Do Patents Perform Like Property?

Intellectual Property and Patents

Article Snapshot


James Bessen and Michael Meurer


Boston University School of Law Working Paper #08-08, 2008


This paper looks at whether patents really support innovation.

Policy Relevance

The evidence showing that patents are needed to encourage innovation is very weak. The pharmaceutical sector is an exception. Other sectors vary widely, and depend on whether patent institutions are effective.

Main Points

  • The history of the Industrial Revolution provides some evidence that patents supported innovation in the United States, but there were problem with patents as well.

  • Comparative studies of property rights across nations show that stronger property rights are associated with economic growth.
  • Comparative studies associate growth weakly with patent rights. But evidence also shows that successful tech firms later lobby for strong patents to protect their rights.

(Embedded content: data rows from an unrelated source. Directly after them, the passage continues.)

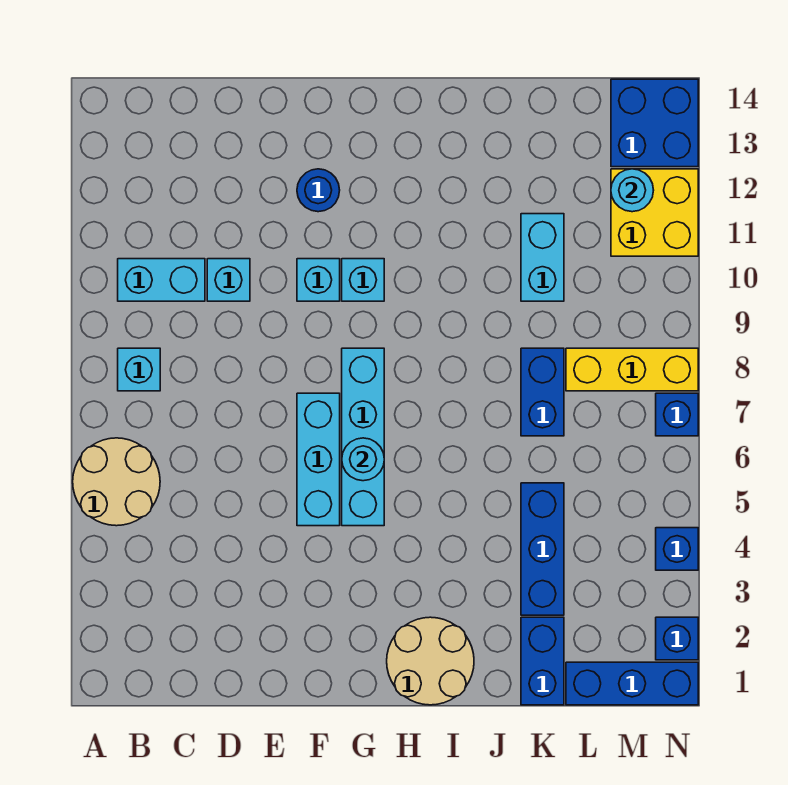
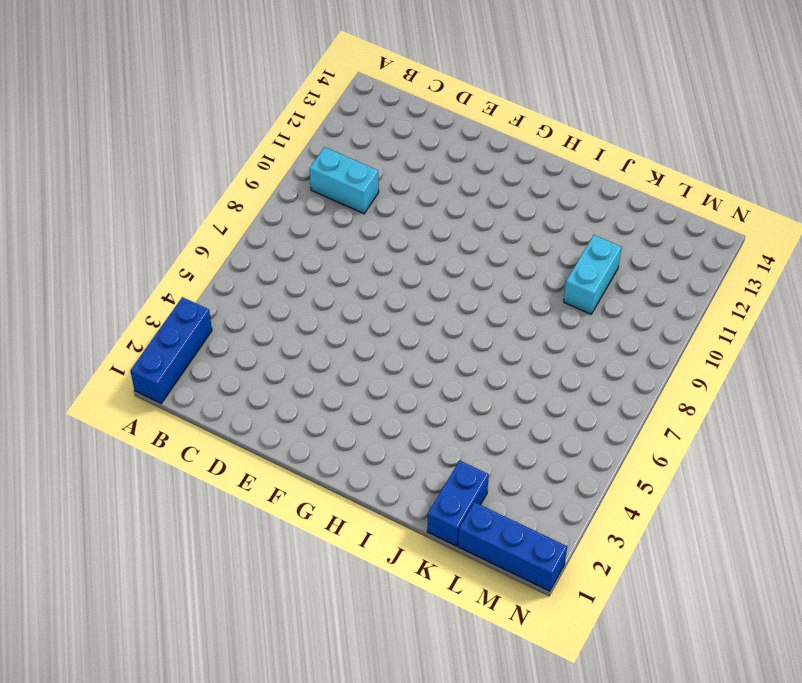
blue brick A1:A3 level 1 -> blue brick K3:K5 level 1
none -> tan round brick A5:B6 level 1
none -> cyan brick B8 level 1
none -> cyan brick D10 level 1

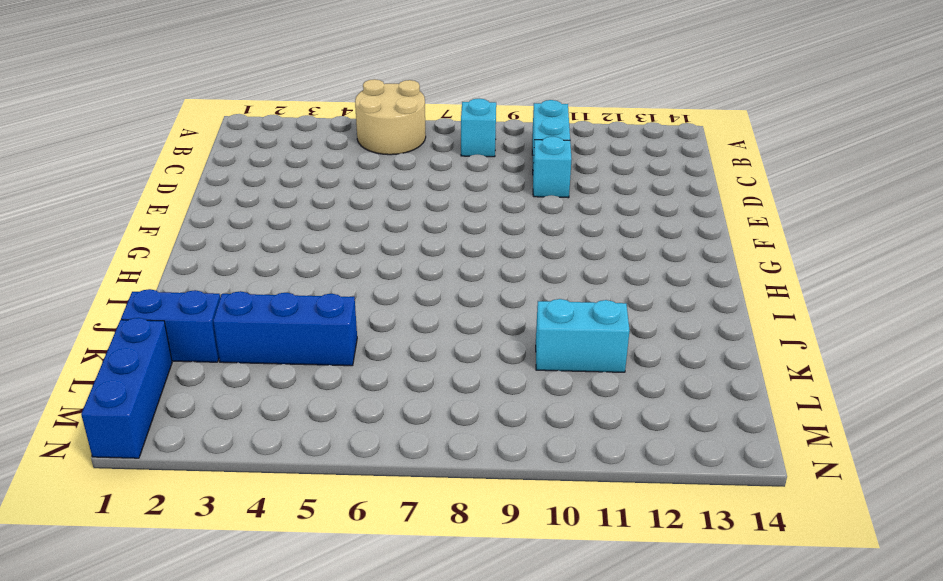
none -> cyan brick F5:F7 level 1
none -> cyan brick F10 level 1
none -> blue round brick F12 level 1

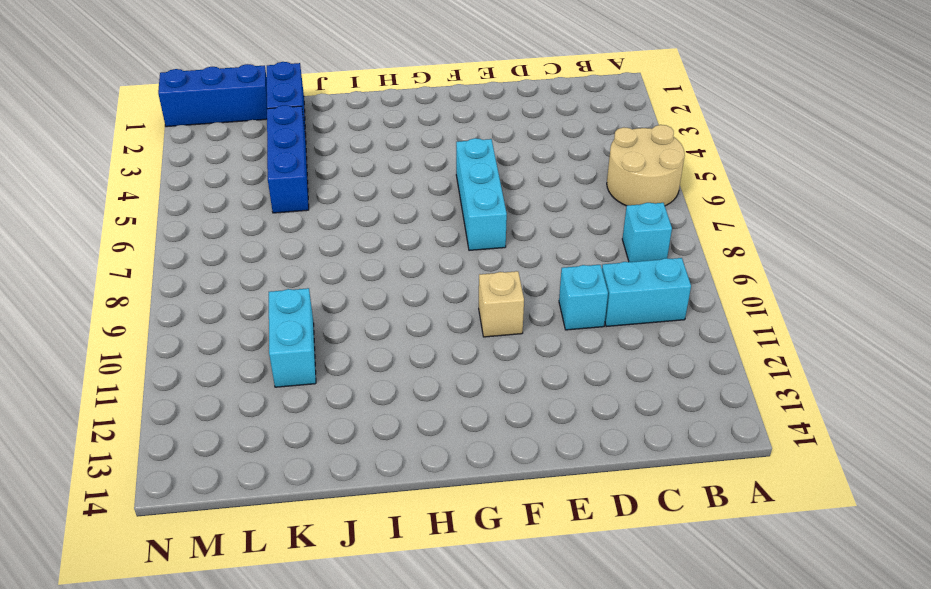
tan brick F10 level 1 -> cyan brick F10 level 1
none -> blue round brick F12 level 1
none -> cyan brick G5:G8 level 1
none -> cyan brick G10 level 1

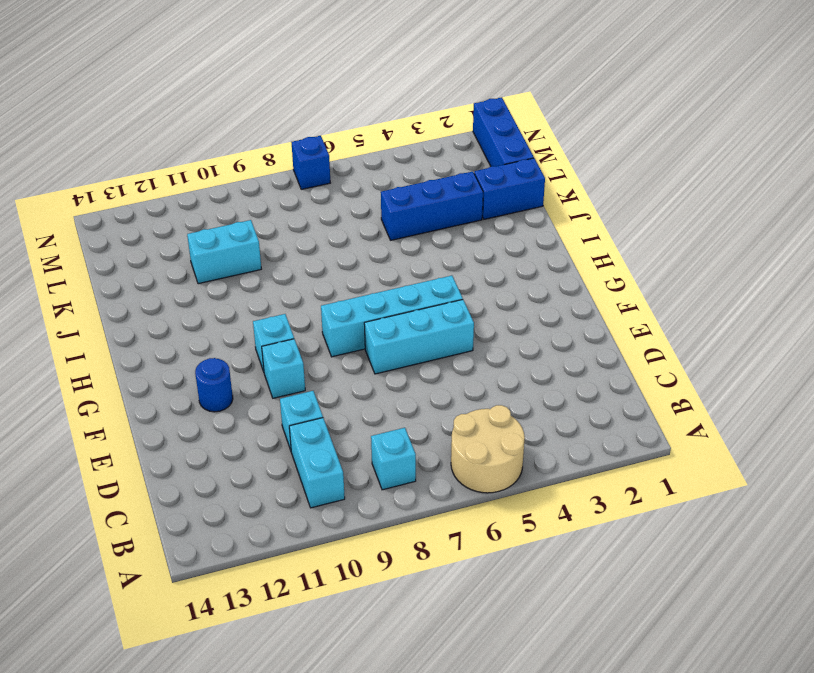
none -> tan round brick H1:I2 level 1
none -> blue brick K7:K8 level 1
none -> yellow brick L8:N8 level 1

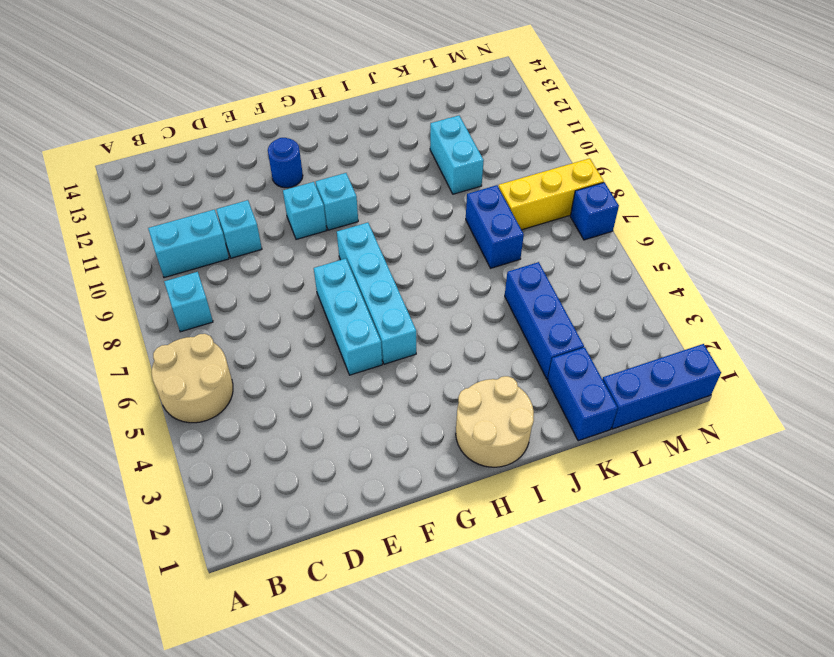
none -> yellow brick M11:N12 level 1
none -> blue brick M13:N14 level 1
none -> blue brick N2 level 1

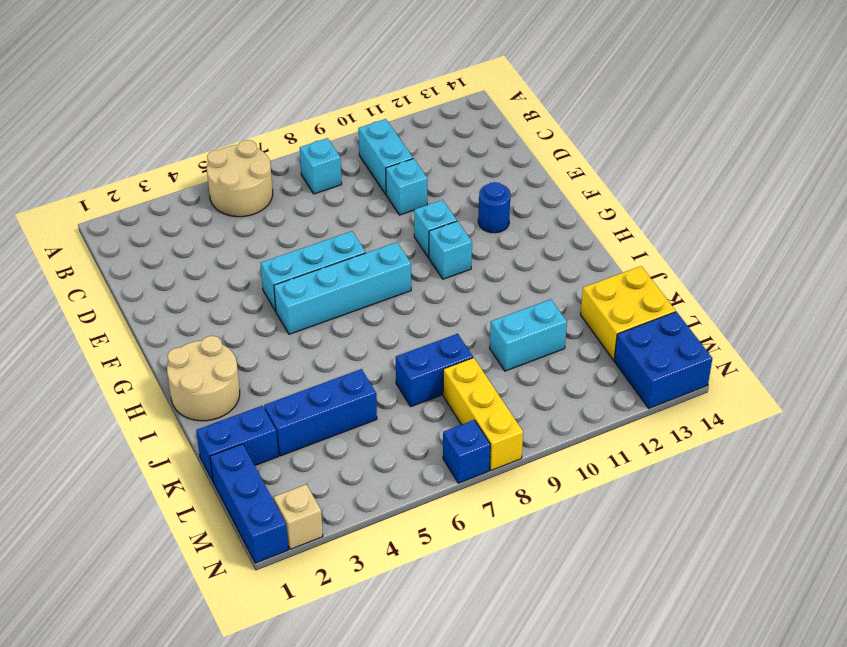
yellow brick K13:L14 level 1 -> yellow brick M11:N12 level 1
tan brick N2 level 1 -> blue brick N2 level 1
none -> blue brick N4 level 1
none -> cyan round brick G6 level 2
none -> cyan round brick M12 level 2

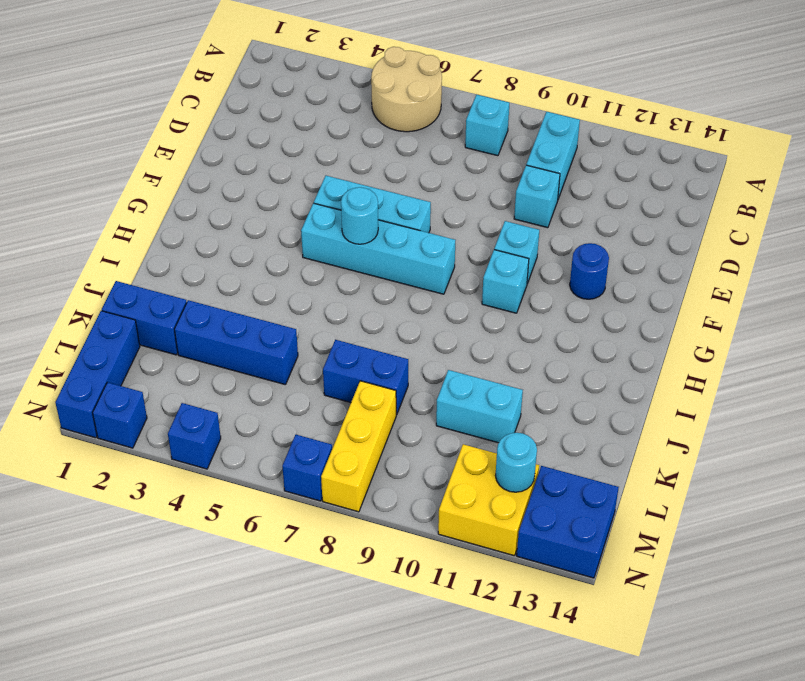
none -> tan round brick H1:I2 level 1

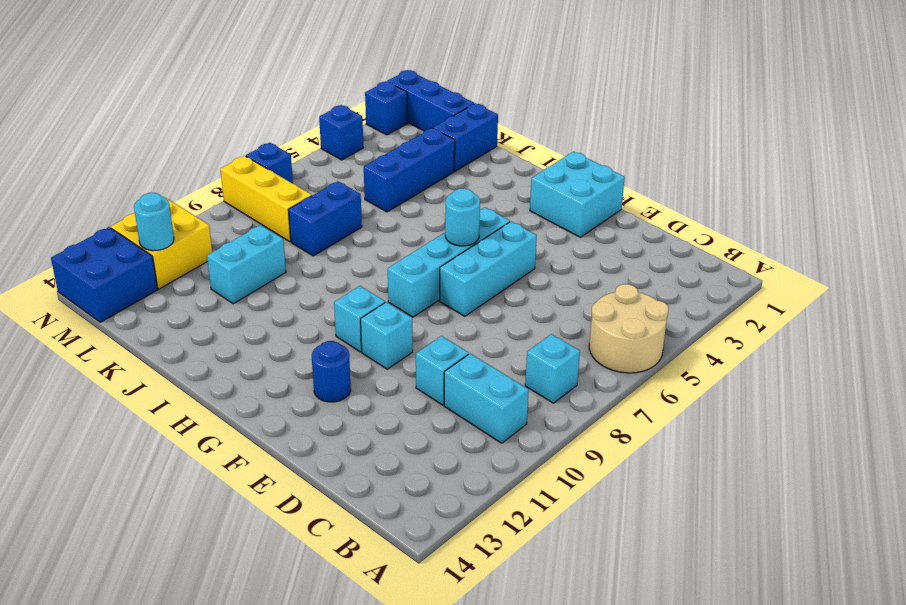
cyan brick F1:G2 level 1 -> none
none -> tan round brick H1:I2 level 1

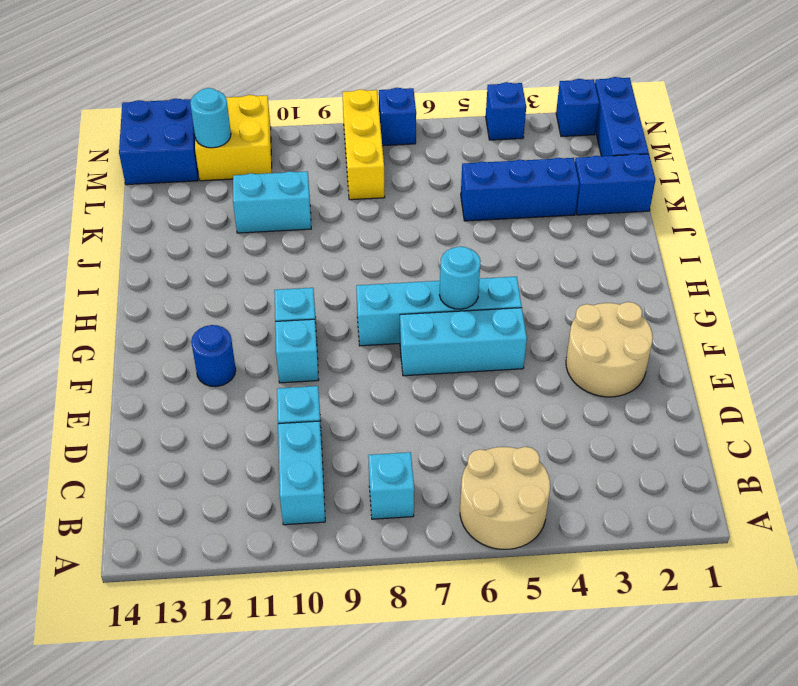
tan round brick E2:F3 level 1 -> tan round brick H1:I2 level 1
none -> blue brick K7:K8 level 1

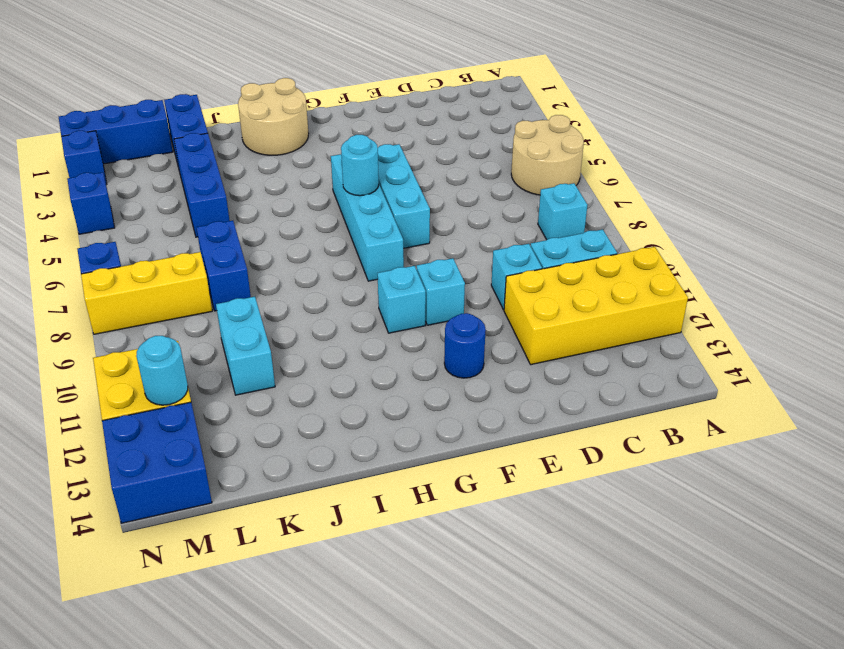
yellow brick A11:D12 level 1 -> none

  • Nations that strengthen their patent rights to comply with TRIPS do not show increases in domestic innovation, though foreign inventors may increase patenting.
  • Much innovation does not rely on patenting, and many innovations are not patented. Pharmaceutical products benefit from patents to stop late-comers from simply copying new products developed at great expense, but this sector may be unusual.

  • Whether patents encourage innovation or not varies widely depending on the institutions and the conditions in a specific sector.